Al Sharq souligne que ces crispations communautaires sont renforcées par la précarité économique et par les discours clivants tenus dans certains médias ou sur les réseaux sociaux. Une étude citée dans le journal, réalisée par un centre de recherche de l’Université libanaise, montre une corrélation directe entre la fréquence des violences urbaines et les périodes de coupure électrique prolongée.
Problématiques éducatives et fracture scolaire
La rentrée scolaire prévue pour septembre 2025 suscite de nombreuses incertitudes. Al Liwa’ mentionne que plusieurs écoles privées risquent de ne pas rouvrir, en raison d’une baisse du nombre d’inscriptions et d’un endettement croissant. Selon une enquête citée dans Annahar, 23 % des établissements privés auraient accumulé plus de deux trimestres de salaires impayés aux enseignants.
Le secteur public n’est pas épargné. Al Akhbar rapporte que le syndicat des enseignants du public envisage une grève illimitée si les primes de présence ne sont pas versées avant fin août. Le ministère de l’Éducation affirme qu’il n’a pas encore reçu les crédits nécessaires pour relancer le programme de transport scolaire. Al Joumhouriyat indique que les parents d’élèves demandent un plafonnement des frais d’inscription et une surveillance renforcée sur les cahiers de charges des établissements.
Al Quds révèle que plusieurs élèves de milieux défavorisés n’ont pas accès aux cours de rattrapage estivaux proposés par certaines ONG. Les coûts de transport et l’absence de cantines rendent ces programmes inaccessibles à de nombreuses familles.

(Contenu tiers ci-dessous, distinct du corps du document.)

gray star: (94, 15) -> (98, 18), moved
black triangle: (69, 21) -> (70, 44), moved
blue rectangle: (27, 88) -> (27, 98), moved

Al Sharq insiste sur le risque d’une « génération sacrifiée » si aucun plan d’urgence n’est mis en œuvre rapidement.
Mobilisations citoyennes et initiatives de résilience
Face à la crise sociale, plusieurs mouvements citoyens tentent d’apporter des réponses concrètes. Al Bina’ consacre un reportage à une coopérative de femmes dans le Chouf qui fabrique des conserves alimentaires à partir de produits locaux. Le projet, soutenu par une fondation suisse, emploie vingt-deux femmes et distribue ses produits dans les marchés de quartier. Le journal souligne que ce modèle pourrait être reproduit ailleurs avec un soutien logistique minimal.

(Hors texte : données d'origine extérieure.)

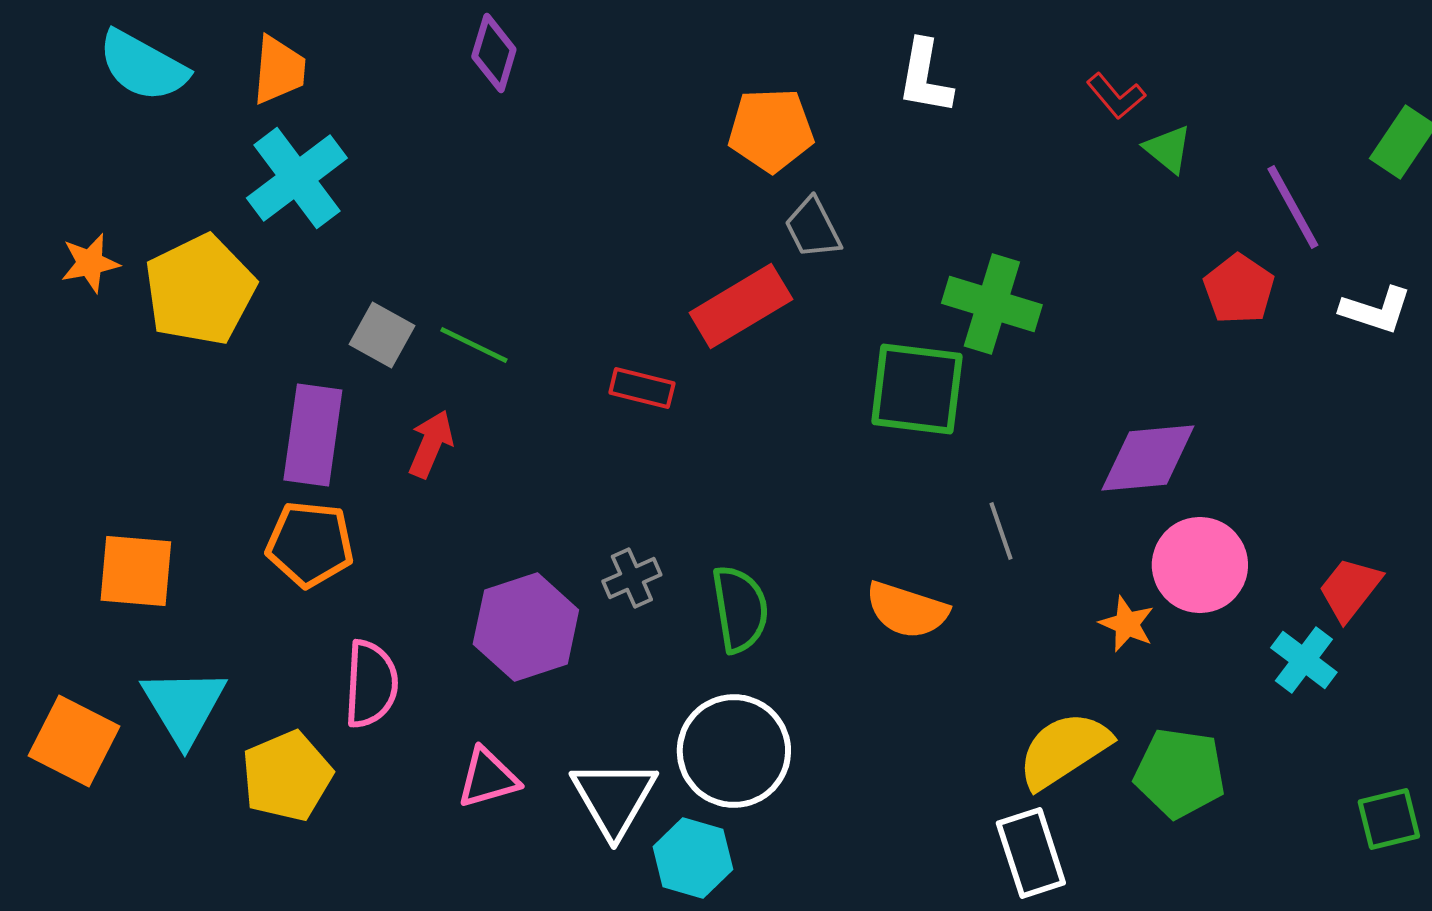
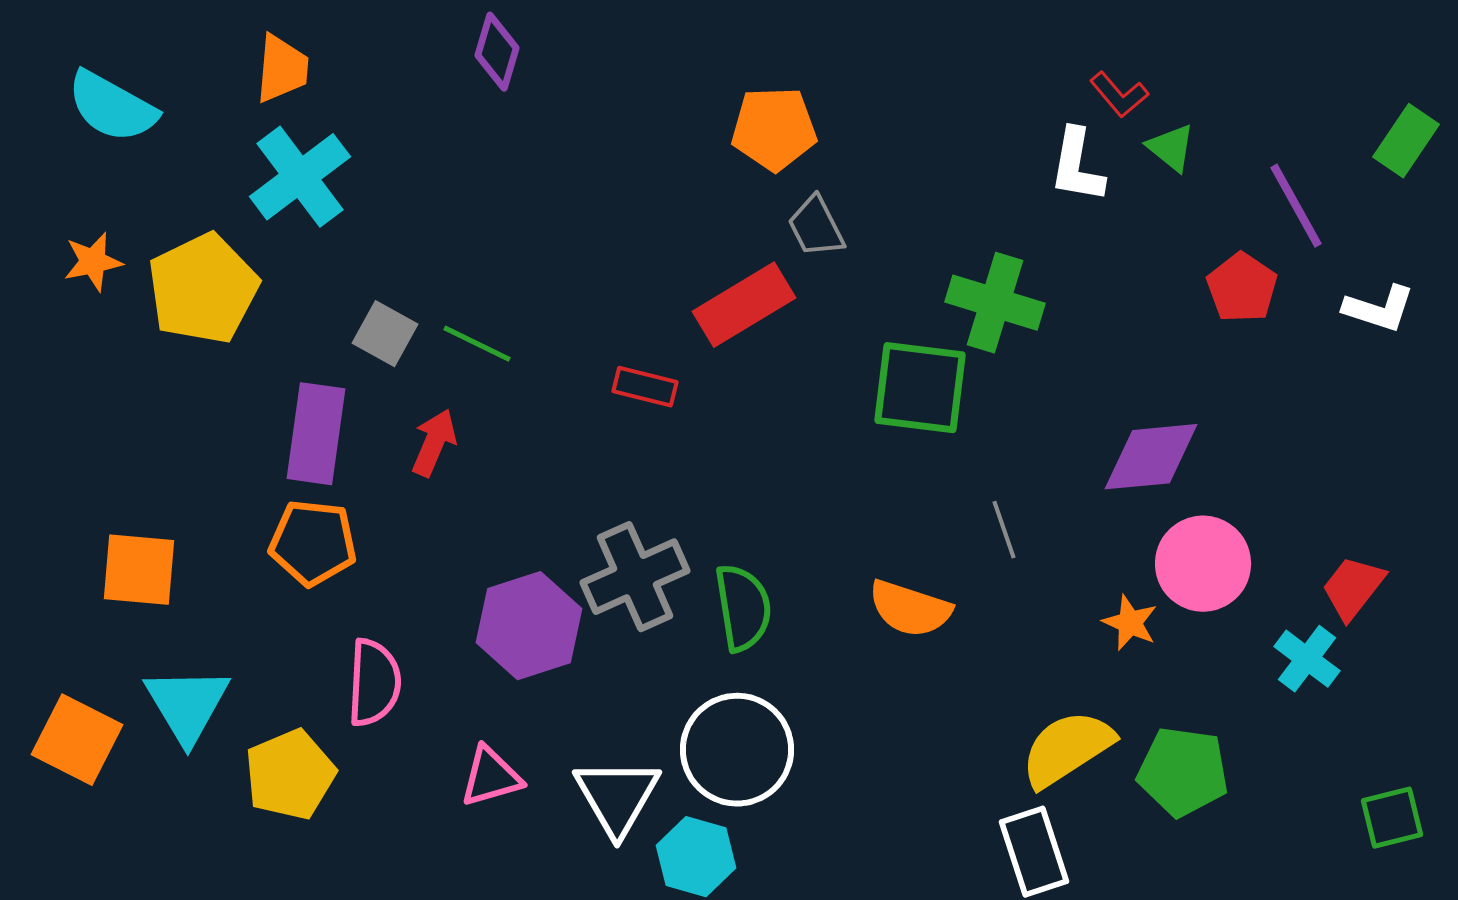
cyan semicircle: (143, 66) -> (112, 107), moved
white L-shape: (925, 77) -> (1077, 166), moved
gray cross: (632, 578) -> (635, 577), size x1.8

Al Akhbar évoque également des collectifs de jeunes qui organisent des opérations de nettoyage dans des quartiers laissés à l’abandon. À Tripoli, l’initiative « Baladi Ahlé » regroupe des étudiants, des commerçants et des retraités qui participent à la réhabilitation d’espaces publics. Ces actions, bien que modestes, ont un fort impact symbolique et contribuent à recréer du lien social.
Al Quds met en avant un programme de médiation de quartier à Tyr, où des volontaires interviennent pour prévenir les conflits familiaux ou de voisinage. Ce dispositif, appuyé par des associations religieuses et des juristes bénévoles, aurait permis d’éviter plusieurs expulsions et de résoudre des litiges fonciers. Al Joumhouriyat affirme que ces modèles de médiation communautaire pourraient être intégrés dans un plan national de prévention de la violence.